For a moment she was afraid he believed her. Then a smile came to his face. “You wouldn't know a friend if you saw one.”

Yes I would, she thought. I see one now. She smiled back at him.

“Ela,” he said, “are you a good xenobiologist?”

“Yes.”

“You're eighteen years old. You could take the guild tests at sixteen. But you didn't take them.”

“Mother wouldn't let me. She said I wasn't ready.”

“You don't have to have your mother's permission after you're sixteen.”

“An apprentice has to have the permission of her master.”

“And now you're eighteen, and you don't even need that.”

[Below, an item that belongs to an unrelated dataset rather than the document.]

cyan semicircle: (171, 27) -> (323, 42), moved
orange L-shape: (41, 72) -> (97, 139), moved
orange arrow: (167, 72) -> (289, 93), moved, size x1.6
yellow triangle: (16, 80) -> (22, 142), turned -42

“She's still Lusitania's xenobiologist. It's still her tab. What if I passed the test, and then she wouldn't let me into the lab until after she was dead?”

“Did she threaten that?”

“She made it clear that I wasn't to take the test.”

“Because as soon as you're not an apprentice anymore, if she admits you to the lab as her co-xenobiologist you have full access–”

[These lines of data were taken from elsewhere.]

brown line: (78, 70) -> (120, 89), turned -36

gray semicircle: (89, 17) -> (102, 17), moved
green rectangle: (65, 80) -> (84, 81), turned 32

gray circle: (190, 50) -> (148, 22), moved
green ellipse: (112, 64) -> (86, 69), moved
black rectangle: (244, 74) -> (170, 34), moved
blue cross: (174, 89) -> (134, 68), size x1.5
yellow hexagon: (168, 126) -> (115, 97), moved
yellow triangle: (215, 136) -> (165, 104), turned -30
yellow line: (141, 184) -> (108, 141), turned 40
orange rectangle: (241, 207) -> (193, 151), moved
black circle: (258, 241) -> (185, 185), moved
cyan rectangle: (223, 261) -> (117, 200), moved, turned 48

“To all the working files. To all the locked files.”

“So she'd hold her own daughter back from beginning her career, she'd give you a permanent blot on your record– unready for the tests even at age eighteen– just to keep you from reading those files.”

“Yes.”

“Why?”

“Mother's crazy.”

“No. Whatever else Novinha is, Ela, she is not crazy.”

«Ela ‚ boba mesma, Senhor Falante.»

He laughed and lay back in the grama. “Tell me how she's boba, then.”

“I'll give you the list. First: She won't allow any investigation of the Descolada. Thirty-four years ago the Descolada nearly destroyed this colony. My grandparents, Os Venerados, Deus os abencoe, they barely managed to stop the Descolada. Apparently the disease agent, the Descolada bodies, are still present– we have to eat a supplement, like an extra vitamin, to keep the plague from striking again. They told you that, didn't they? If you once get it in your system, you'll have to keep that supplement all your life, even if you leave here.”

“I knew that, yes.”

“She won't let me study the Descolada bodies at all. That's what's in some of the locked files, anyway. She's locked up all of Gusto's and Cida's discoveries about the Descolada bodies. Nothing's available.”

The Speaker's eyes narrowed. “So. That's one-third of boba. What's the rest?”

“It's more than a third. Whatever the Descolada body is, it was able to adapt to become a human parasite ten years after the colony was founded. Ten years! If it can adapt once, it can adapt again.”

“Maybe she doesn't think so.”

“Maybe I ought to have a right to decide that for myself.”

He put out a hand, rested it on her knee, calmed her. “I agree with you. But go on. The second reason she's boba.”

“She won't allow any theoretical research. No taxonomy. No evolutionary models. If I ever try to do any, she says I obviously don't have enough to do and weighs me down with assignments until she thinks I've given up.”